■ Extrait ■
■ ■ ■ ■ ■
En 2014 l'Elysée (président et conseillers) sortirait de son sanatorium, humant l'air du pouvoir personnel absolu, peut-être même d'une perspective dynastique, par népotisme ambiant!
- Enfin, faute de disposer d'une grille de lecture de la nouvelle carte territoriale avec un nombre considérablement réduit des cantons (autour de 2 400 au lieu de 3 883 actuellement pour la France métropolitaine), il est permis de demeurer dubitatif sur le vote demandé sur un principe général, alors même que l'annexe (répartition des sièges par région et départements) n'accompagne pas le dispositif. La méfiance est d'autant plus de mise que le décret, prévu pour les nouvelles limites des cantons, peut être pris au plus tard en février 2013. On comprend aisément pourquoi le gouvernement se refusait l'an passé à procéder à la réforme de la carte cantonale, avant le redécoupage de la carte législative! Le renouvellement de l'Assemblée nationale de juin 2012 avec ses nouvelles circonscriptions et son passage au scanner laissera environ six mois pour ajuster le remodelage des cantons (et ses subtilités de cantons urbains, ruraux, voire rurbains) pour les besoins de convenance personnelle de la majorité présidentielle sortante.
Le suffrage universel par soustraction et non par élection .
Les conseillers territoriaux seront donc de deux types: ceux avec un territoire et ceux sans. L'originalité se drape dans une grande générosité politique: l'obtention d'une pincée de proportionnelle (20%). Ainsi au niveau national 2.400 conseillers arrivés en tête du scrutin seraient immédiatement élus et 600 autres seraient issus, dans chaque département, des partis politiques ayant eu des candidats battus! Ce système, un peu tortueux, donne l'apparence d'un suffrage universel direct et d'une élection à la proportionnelle.
■ ■ ■ ■ ■
■ Consignes ■
**1)** Répondez brièvement d'après l'extrait sur les conseillers territoriaux :
(a) Combien de cantons la France métropolitaine compte-t-elle actuellement ?
(b) Au plus tard à quelle date le décret fixant les nouvelles limites des cantons peut-il être pris ?
(c) Quelle part de proportionnelle le nouveau système prévoit-il ?
**2)** Reprenez mot pour mot le passage de l'extrait sur les conseillers territoriaux situé entre « Le suffrage universel » et « à la proportionnelle. », bornes comprises.
Le matériel reproduit ensuite est distinct de l'extrait.

■ Données présentées ■
■ ■ ■ ■ ■
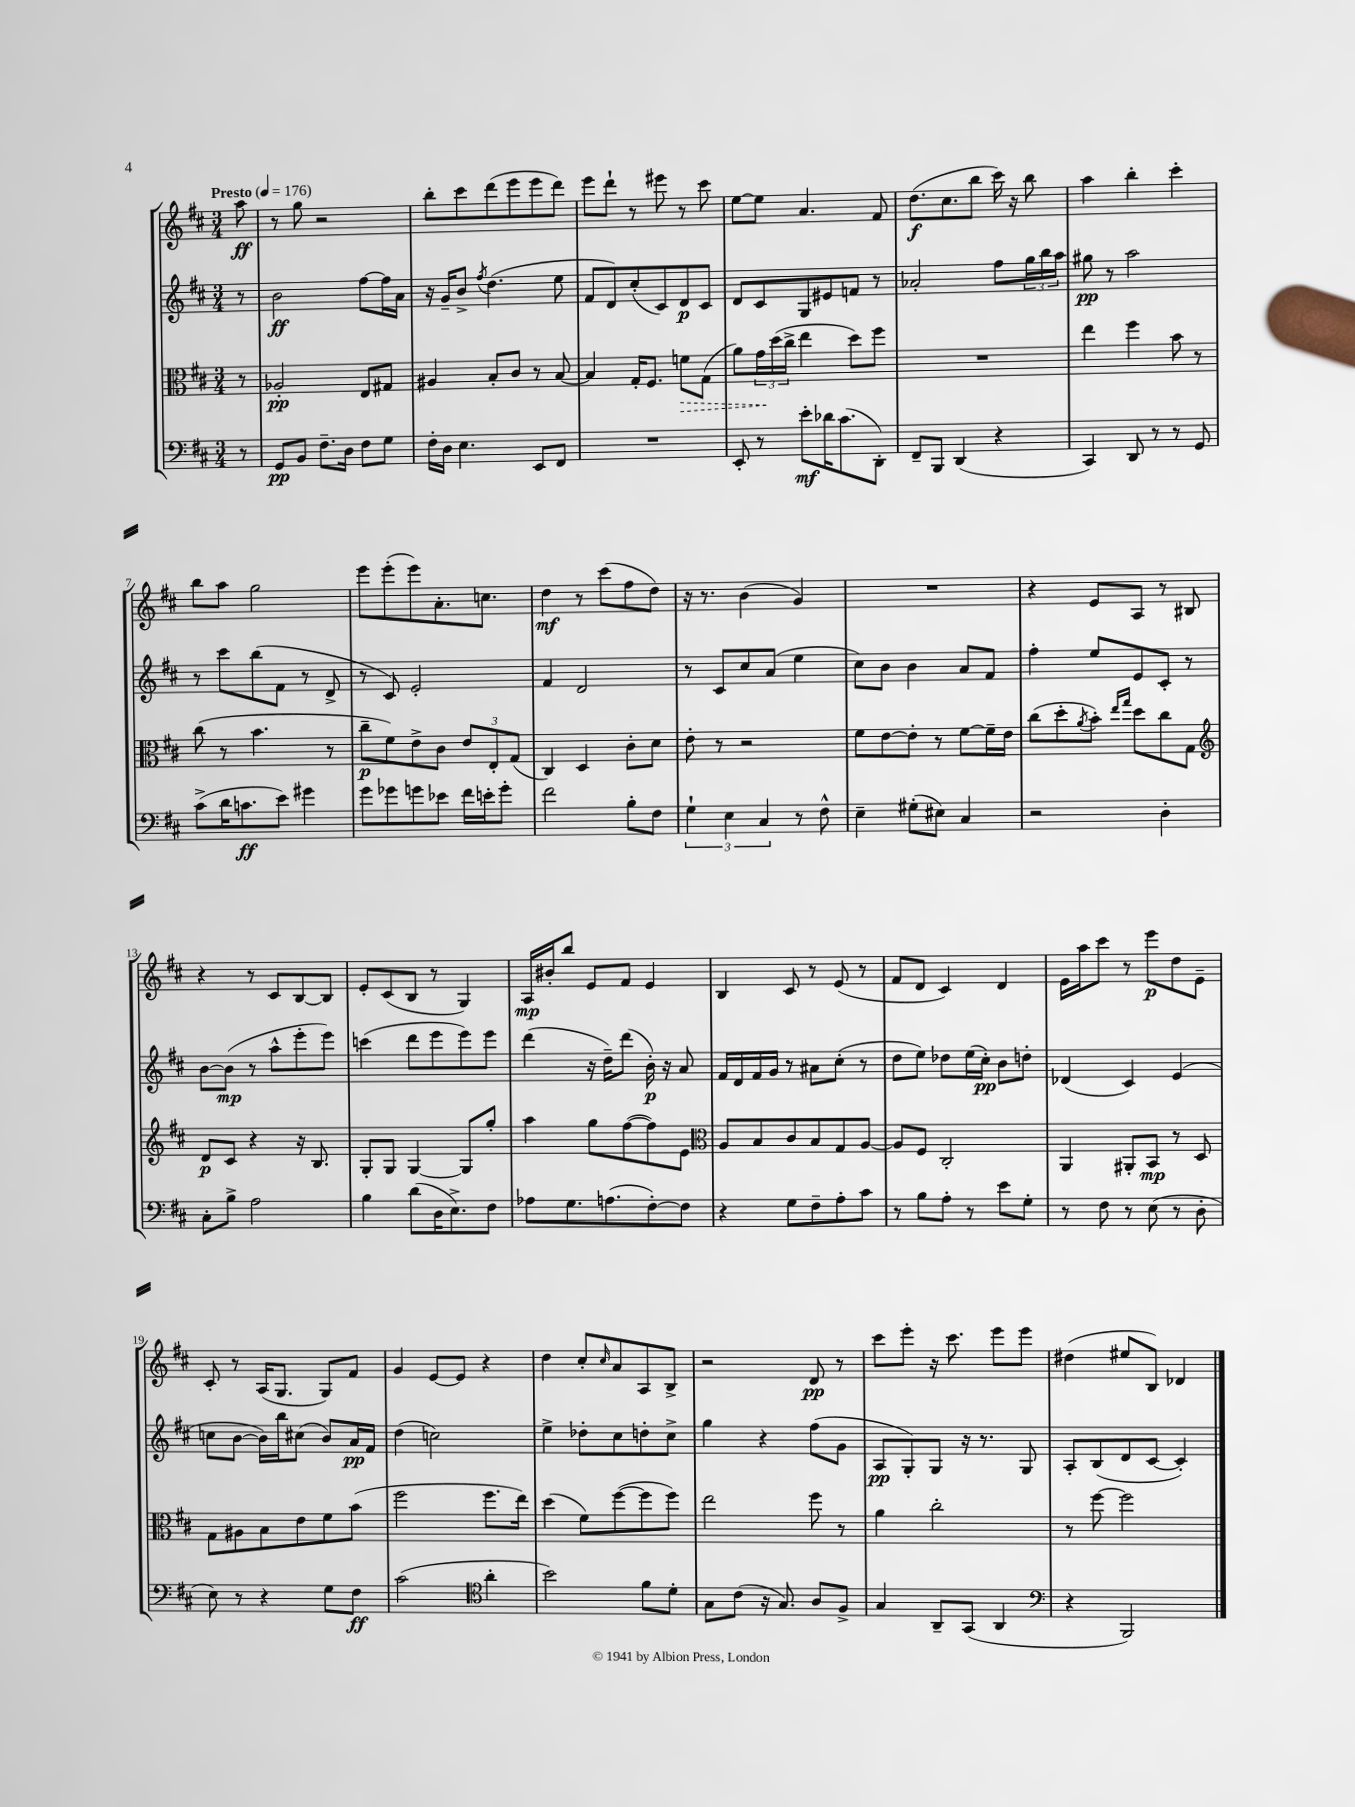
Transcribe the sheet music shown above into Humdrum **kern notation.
■ ■ ■ ■ ■
■ Corrigé ■
**1)**
(a) 3 883 cantons.
(b) En février 2013.
(c) 20 %.

**2)**
Le suffrage universel par soustraction et non par élection .
Les conseillers territoriaux seront donc de deux types: ceux avec un territoire et ceux sans. L'originalité se drape dans une grande générosité politique: l'obtention d'une pincée de proportionnelle (20%). Ainsi au niveau national 2.400 conseillers arrivés en tête du scrutin seraient immédiatement élus et 600 autres seraient issus, dans chaque département, des partis politiques ayant eu des candidats battus! Ce système, un peu tortueux, donne l'apparence d'un suffrage universel direct et d'une élection à la proportionnelle.